## WHAT IS EXPECTED
Both the line below containing "the large tree at pixel 263 348: 1808.6" and the line containing "the shade structure at pixel 560 390: 572.7", along with every line between them, should be repeated exactly; no other line belongs in the answer.

## SOURCE MATERIAL
----------------------------------------
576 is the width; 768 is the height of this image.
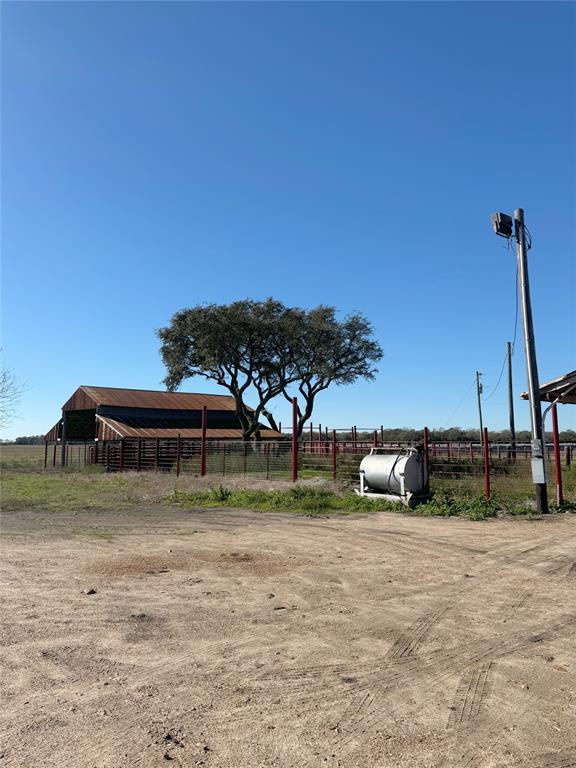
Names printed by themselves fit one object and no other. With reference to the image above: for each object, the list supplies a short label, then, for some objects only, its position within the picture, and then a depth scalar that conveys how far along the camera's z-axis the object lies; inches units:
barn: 1968.5
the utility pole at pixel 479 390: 2084.2
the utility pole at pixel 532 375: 544.1
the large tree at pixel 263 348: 1808.6
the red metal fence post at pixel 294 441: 816.3
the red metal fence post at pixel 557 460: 559.5
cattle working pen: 622.2
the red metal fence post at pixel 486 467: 580.7
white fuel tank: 612.1
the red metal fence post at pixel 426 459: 629.6
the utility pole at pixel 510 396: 1622.8
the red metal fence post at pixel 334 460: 754.4
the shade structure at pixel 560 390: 572.7
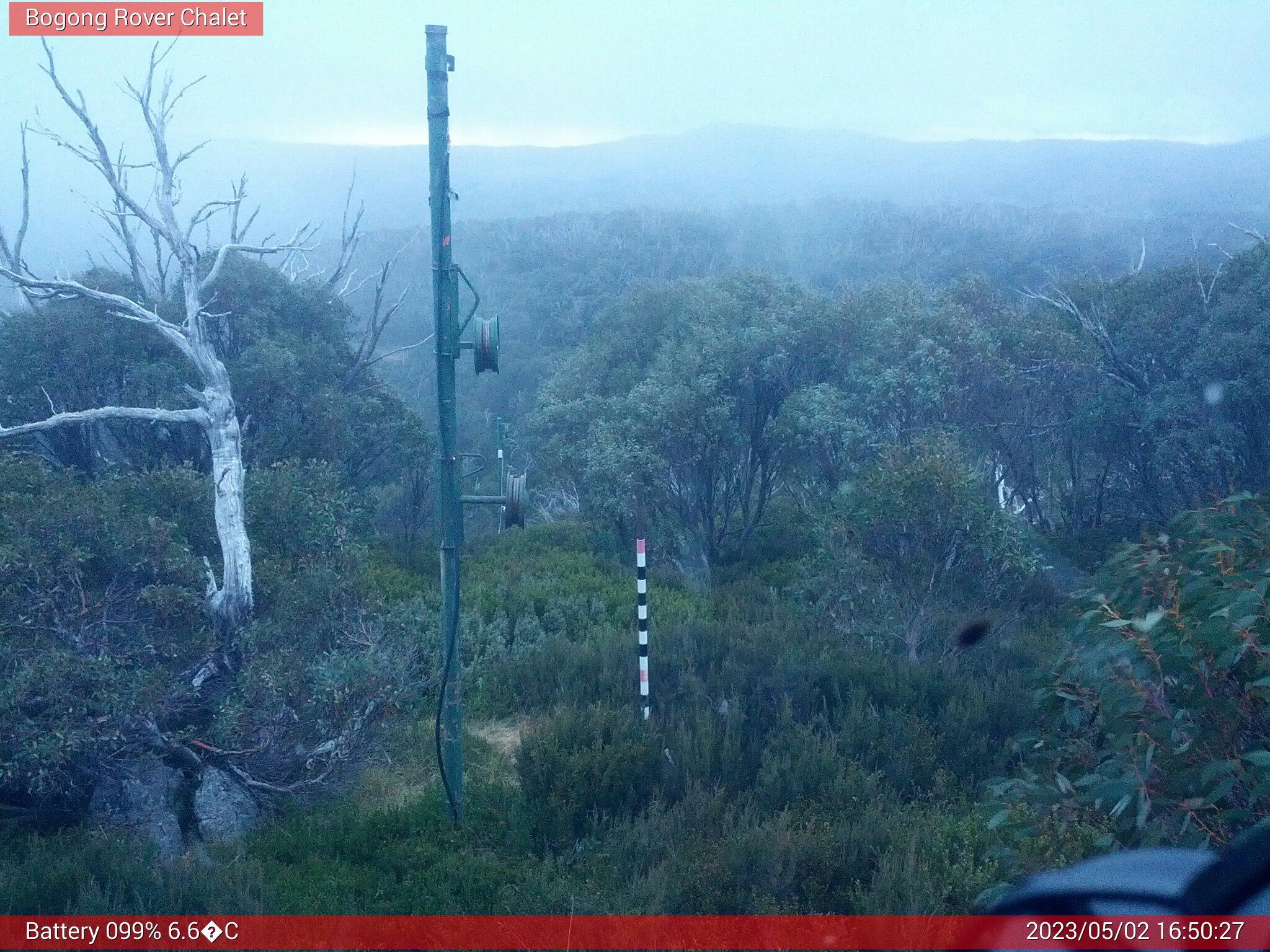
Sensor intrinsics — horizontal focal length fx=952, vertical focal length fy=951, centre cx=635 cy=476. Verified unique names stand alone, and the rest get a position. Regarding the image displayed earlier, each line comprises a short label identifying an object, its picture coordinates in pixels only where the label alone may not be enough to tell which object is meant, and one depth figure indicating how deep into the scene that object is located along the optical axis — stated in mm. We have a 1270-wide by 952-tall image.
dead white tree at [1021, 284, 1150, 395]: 14469
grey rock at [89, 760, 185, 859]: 5805
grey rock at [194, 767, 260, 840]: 5996
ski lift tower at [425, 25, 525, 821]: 5449
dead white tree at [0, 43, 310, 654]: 7199
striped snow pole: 7296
----------------------------------------
## REPLY
the large tree at pixel 263 348: 1808.6
the red metal fence post at pixel 294 441: 816.3
the red metal fence post at pixel 557 460: 559.5
cattle working pen: 622.2
the red metal fence post at pixel 486 467: 580.7
white fuel tank: 612.1
the red metal fence post at pixel 426 459: 629.6
the utility pole at pixel 510 396: 1622.8
the red metal fence post at pixel 334 460: 754.4
the shade structure at pixel 560 390: 572.7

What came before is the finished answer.